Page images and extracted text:
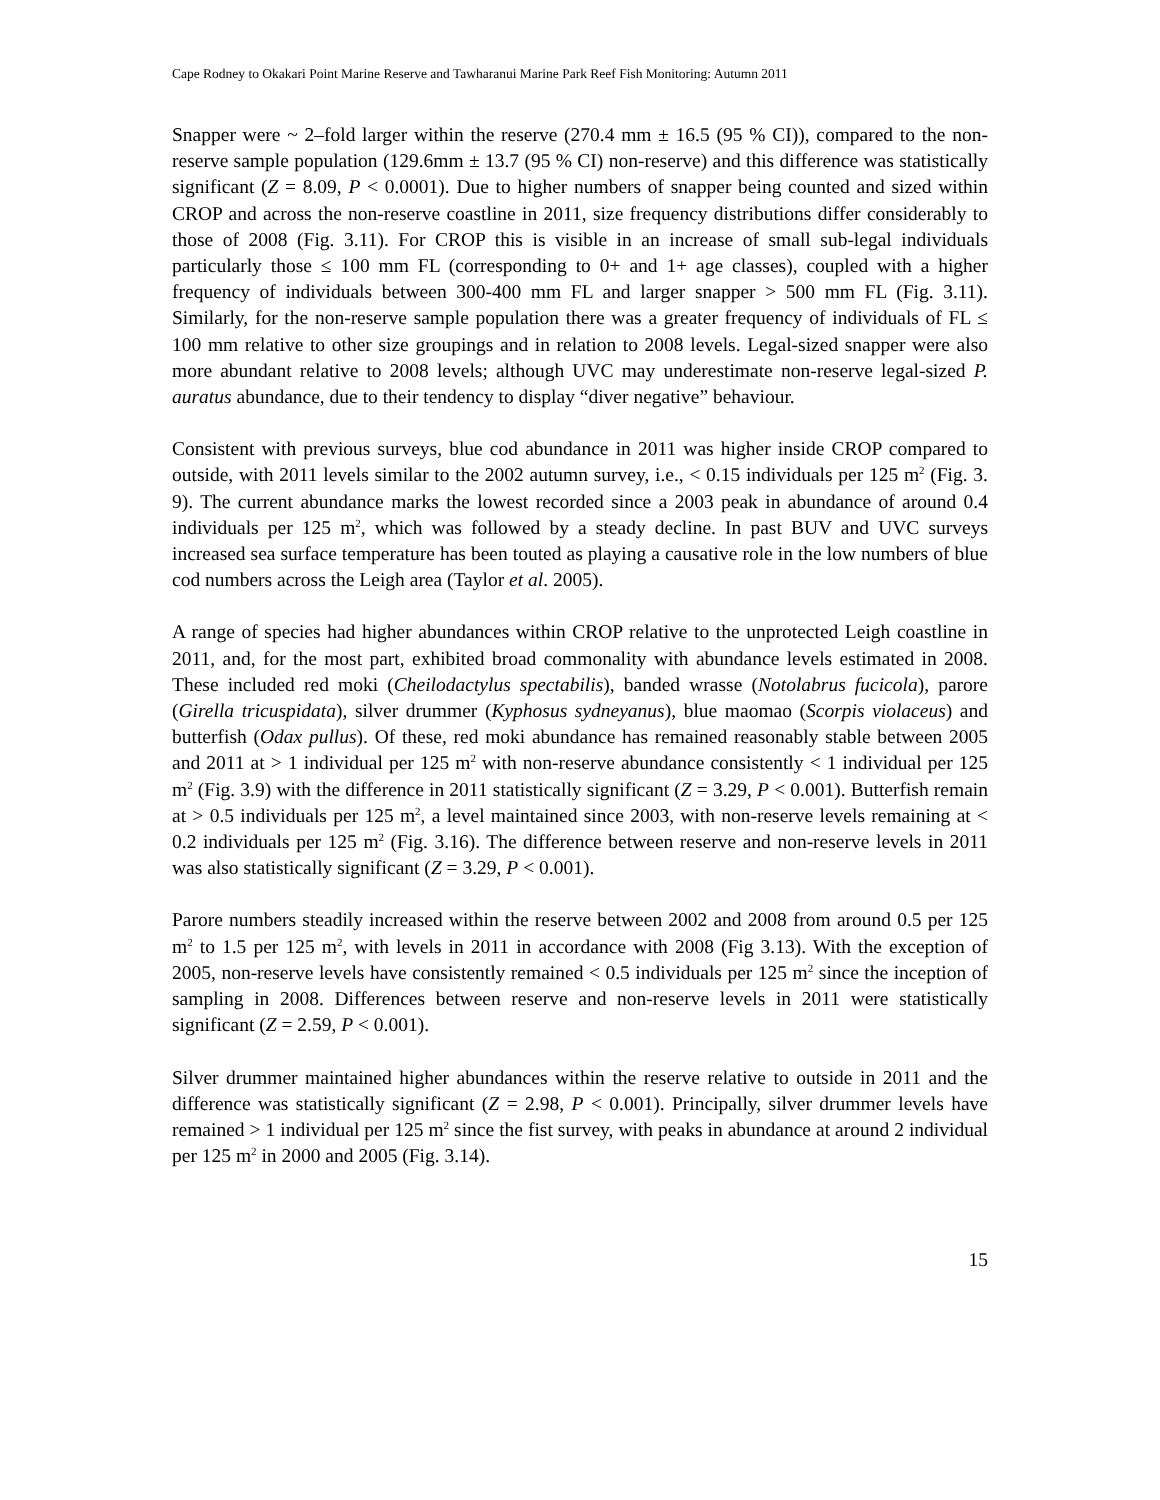Cape Rodney to Okakari Point Marine Reserve and Tawharanui Marine Park Reef Fish Monitoring: Autumn 2011
Snapper were ~ 2–fold larger within the reserve (270.4 mm ± 16.5 (95 % CI)), compared to the non-reserve sample population (129.6mm ± 13.7 (95 % CI) non-reserve) and this difference was statistically significant (Z = 8.09, P < 0.0001). Due to higher numbers of snapper being counted and sized within CROP and across the non-reserve coastline in 2011, size frequency distributions differ considerably to those of 2008 (Fig. 3.11). For CROP this is visible in an increase of small sub-legal individuals particularly those ≤ 100 mm FL (corresponding to 0+ and 1+ age classes), coupled with a higher frequency of individuals between 300-400 mm FL and larger snapper > 500 mm FL (Fig. 3.11). Similarly, for the non-reserve sample population there was a greater frequency of individuals of FL ≤ 100 mm relative to other size groupings and in relation to 2008 levels. Legal-sized snapper were also more abundant relative to 2008 levels; although UVC may underestimate non-reserve legal-sized P. auratus abundance, due to their tendency to display “diver negative” behaviour.
Consistent with previous surveys, blue cod abundance in 2011 was higher inside CROP compared to outside, with 2011 levels similar to the 2002 autumn survey, i.e., < 0.15 individuals per 125 m<sup>2</sup> (Fig. 3. 9). The current abundance marks the lowest recorded since a 2003 peak in abundance of around 0.4 individuals per 125 m<sup>2</sup>, which was followed by a steady decline. In past BUV and UVC surveys increased sea surface temperature has been touted as playing a causative role in the low numbers of blue cod numbers across the Leigh area (Taylor et al. 2005).
A range of species had higher abundances within CROP relative to the unprotected Leigh coastline in 2011, and, for the most part, exhibited broad commonality with abundance levels estimated in 2008. These included red moki (Cheilodactylus spectabilis), banded wrasse (Notolabrus fucicola), parore (Girella tricuspidata), silver drummer (Kyphosus sydneyanus), blue maomao (Scorpis violaceus) and butterfish (Odax pullus). Of these, red moki abundance has remained reasonably stable between 2005 and 2011 at > 1 individual per 125 m<sup>2</sup> with non-reserve abundance consistently < 1 individual per 125 m<sup>2</sup> (Fig. 3.9) with the difference in 2011 statistically significant (Z = 3.29, P < 0.001). Butterfish remain at > 0.5 individuals per 125 m<sup>2</sup>, a level maintained since 2003, with non-reserve levels remaining at < 0.2 individuals per 125 m<sup>2</sup> (Fig. 3.16). The difference between reserve and non-reserve levels in 2011 was also statistically significant (Z = 3.29, P < 0.001).
Parore numbers steadily increased within the reserve between 2002 and 2008 from around 0.5 per 125 m<sup>2</sup> to 1.5 per 125 m<sup>2</sup>, with levels in 2011 in accordance with 2008 (Fig 3.13). With the exception of 2005, non-reserve levels have consistently remained < 0.5 individuals per 125 m<sup>2</sup> since the inception of sampling in 2008. Differences between reserve and non-reserve levels in 2011 were statistically significant (Z = 2.59, P < 0.001).
Silver drummer maintained higher abundances within the reserve relative to outside in 2011 and the difference was statistically significant (Z = 2.98, P < 0.001). Principally, silver drummer levels have remained > 1 individual per 125 m<sup>2</sup> since the fist survey, with peaks in abundance at around 2 individual per 125 m<sup>2</sup> in 2000 and 2005 (Fig. 3.14).
15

#### [Work task]
Please return, exactly as written, the line containing "Silver drummer maintained" and every line after it through the end of the records above, and nothing else.

#### [Solution for this problem]
Silver drummer maintained higher abundances within the reserve relative to outside in 2011 and the difference was statistically significant (Z = 2.98, P < 0.001). Principally, silver drummer levels have remained > 1 individual per 125 m<sup>2</sup> since the fist survey, with peaks in abundance at around 2 individual per 125 m<sup>2</sup> in 2000 and 2005 (Fig. 3.14).
15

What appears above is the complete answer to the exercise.